Class ChangelogIterator

  • All Implemented Interfaces:
    java.util.Iterator<org.apache.spark.sql.Row>

    public class ChangelogIterator
    extends java.lang.Object
    implements java.util.Iterator<org.apache.spark.sql.Row>
    An iterator that transforms rows from changelog tables within a single Spark task. It assumes that rows are sorted by identifier columns and change type.

    It removes the carry-over rows. Carry-over rows are the result of a removal and insertion of the same row within an operation because of the copy-on-write mechanism. For example, given a file which contains row1 (id=1, data='a') and row2 (id=2, data='b').
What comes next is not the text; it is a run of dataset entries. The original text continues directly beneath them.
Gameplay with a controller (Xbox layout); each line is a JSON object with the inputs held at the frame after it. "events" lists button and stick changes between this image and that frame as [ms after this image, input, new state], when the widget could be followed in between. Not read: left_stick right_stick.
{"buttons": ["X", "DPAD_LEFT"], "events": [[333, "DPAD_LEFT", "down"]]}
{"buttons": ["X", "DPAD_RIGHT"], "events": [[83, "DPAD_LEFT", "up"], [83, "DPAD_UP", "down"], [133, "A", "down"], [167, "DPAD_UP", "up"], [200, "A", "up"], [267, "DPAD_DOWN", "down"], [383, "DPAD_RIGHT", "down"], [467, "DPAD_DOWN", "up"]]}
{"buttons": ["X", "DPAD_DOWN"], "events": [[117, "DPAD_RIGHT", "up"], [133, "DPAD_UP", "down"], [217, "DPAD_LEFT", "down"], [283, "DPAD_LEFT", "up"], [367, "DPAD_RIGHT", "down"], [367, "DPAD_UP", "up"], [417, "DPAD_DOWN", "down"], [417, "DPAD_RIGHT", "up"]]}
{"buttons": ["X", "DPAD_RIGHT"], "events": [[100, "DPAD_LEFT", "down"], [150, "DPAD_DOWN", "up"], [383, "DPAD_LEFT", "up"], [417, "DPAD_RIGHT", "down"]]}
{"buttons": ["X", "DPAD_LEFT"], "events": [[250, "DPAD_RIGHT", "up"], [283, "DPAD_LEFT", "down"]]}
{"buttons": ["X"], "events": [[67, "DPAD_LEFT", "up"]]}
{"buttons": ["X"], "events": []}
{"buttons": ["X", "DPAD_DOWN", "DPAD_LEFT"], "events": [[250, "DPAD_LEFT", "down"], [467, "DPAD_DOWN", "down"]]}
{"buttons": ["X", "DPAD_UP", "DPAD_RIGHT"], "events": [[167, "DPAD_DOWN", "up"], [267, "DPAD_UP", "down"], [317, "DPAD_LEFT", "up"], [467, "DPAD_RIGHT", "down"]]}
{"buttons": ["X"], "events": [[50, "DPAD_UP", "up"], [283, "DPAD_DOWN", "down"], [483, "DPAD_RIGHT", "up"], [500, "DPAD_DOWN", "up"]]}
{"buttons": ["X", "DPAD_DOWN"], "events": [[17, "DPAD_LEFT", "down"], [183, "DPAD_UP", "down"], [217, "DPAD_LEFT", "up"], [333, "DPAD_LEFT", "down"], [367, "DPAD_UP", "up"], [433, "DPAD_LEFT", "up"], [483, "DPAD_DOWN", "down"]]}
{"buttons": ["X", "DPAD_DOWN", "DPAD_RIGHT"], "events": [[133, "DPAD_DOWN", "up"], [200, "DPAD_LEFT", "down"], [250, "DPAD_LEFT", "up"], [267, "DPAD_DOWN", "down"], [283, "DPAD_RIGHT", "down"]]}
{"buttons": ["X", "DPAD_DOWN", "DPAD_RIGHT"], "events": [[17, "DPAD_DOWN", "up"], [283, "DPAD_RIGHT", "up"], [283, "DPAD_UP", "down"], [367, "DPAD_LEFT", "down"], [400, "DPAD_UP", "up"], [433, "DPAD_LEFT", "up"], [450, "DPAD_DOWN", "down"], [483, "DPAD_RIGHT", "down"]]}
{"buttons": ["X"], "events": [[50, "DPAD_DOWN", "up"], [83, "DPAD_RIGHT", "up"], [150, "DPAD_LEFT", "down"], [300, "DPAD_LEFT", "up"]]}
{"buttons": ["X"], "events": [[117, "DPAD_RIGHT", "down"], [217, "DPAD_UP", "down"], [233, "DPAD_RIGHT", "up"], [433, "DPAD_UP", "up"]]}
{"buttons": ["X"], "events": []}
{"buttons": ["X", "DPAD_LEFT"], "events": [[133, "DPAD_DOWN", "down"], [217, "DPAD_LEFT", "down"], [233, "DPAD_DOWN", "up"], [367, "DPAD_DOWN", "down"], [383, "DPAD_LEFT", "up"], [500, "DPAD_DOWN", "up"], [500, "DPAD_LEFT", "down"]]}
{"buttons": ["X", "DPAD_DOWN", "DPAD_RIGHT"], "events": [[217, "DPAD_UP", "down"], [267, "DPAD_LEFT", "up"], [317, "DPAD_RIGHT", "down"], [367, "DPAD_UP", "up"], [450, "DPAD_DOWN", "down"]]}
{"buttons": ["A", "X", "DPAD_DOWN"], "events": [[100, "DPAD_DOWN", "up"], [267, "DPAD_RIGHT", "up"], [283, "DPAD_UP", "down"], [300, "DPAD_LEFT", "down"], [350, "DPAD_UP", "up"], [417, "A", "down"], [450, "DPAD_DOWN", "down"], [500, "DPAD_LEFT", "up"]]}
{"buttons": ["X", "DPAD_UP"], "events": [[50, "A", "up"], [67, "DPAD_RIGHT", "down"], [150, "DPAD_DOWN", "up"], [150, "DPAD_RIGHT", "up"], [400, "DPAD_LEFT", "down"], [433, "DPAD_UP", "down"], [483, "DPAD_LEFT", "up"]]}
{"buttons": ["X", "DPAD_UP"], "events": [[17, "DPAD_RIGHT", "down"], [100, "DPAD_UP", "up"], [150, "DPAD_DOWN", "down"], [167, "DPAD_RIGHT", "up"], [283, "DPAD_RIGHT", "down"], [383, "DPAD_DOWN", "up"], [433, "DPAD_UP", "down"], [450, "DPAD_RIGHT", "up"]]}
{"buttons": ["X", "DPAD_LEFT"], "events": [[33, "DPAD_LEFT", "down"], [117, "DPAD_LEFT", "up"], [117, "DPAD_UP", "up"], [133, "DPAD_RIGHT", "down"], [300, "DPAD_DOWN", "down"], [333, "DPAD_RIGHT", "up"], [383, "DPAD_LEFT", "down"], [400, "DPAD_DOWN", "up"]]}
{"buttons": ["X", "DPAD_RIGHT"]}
A copy-on-write delete of row2 would require erasing this file and preserving row1 in a new file. The change-log table would report this as (id=1, data='a', op='DELETE') and (id=1, data='a', op='INSERT'), despite it not being an actual change to the table. The iterator finds the carry-over rows and removes them from the result.

    This iterator also finds delete/insert rows which represent an update, and converts them into update records. For example, these two rows

    • (id=1, data='a', op='DELETE')
    • (id=1, data='b', op='INSERT')

    will be marked as update-rows:

    • (id=1, data='a', op='UPDATE_BEFORE')
    • (id=1, data='b', op='UPDATE_AFTER')
    • Method Summary

      All Methods Static Methods Instance Methods Concrete Methods 
      Modifier and Type Method Description
      static java.util.Iterator<org.apache.spark.sql.Row> create​(java.util.Iterator<org.apache.spark.sql.Row> rowIterator, org.apache.spark.sql.types.StructType rowType, java.lang.String[] identifierFields)
      Creates an iterator for records of a changelog table.
      boolean hasNext()  
      org.apache.spark.sql.Row next()  
      • Methods inherited from class java.lang.Object

        clone, equals, finalize, getClass, hashCode, notify, notifyAll, toString, wait, wait, wait
      • Methods inherited from interface java.util.Iterator

        forEachRemaining, remove
    • Method Detail

      • create

        public static java.util.Iterator<org.apache.spark.sql.Row> create​(java.util.Iterator<org.apache.spark.sql.Row> rowIterator,
                                                                          org.apache.spark.sql.types.StructType rowType,
                                                                          java.lang.String[] identifierFields)
        Creates an iterator for records of a changelog table.
        Parameters:
        rowIterator - the iterator of rows from a changelog table
        rowType - the schema of the rows
        identifierFields - the names of the identifier columns, which determine if rows are the same
        Returns:
        a new ChangelogIterator instance concatenated with the null-removal iterator
      • hasNext

        public boolean hasNext()
        Specified by:
        hasNext in interface java.util.Iterator<org.apache.spark.sql.Row>
      • next

        public org.apache.spark.sql.Row next()
        Specified by:
        next in interface java.util.Iterator<org.apache.spark.sql.Row>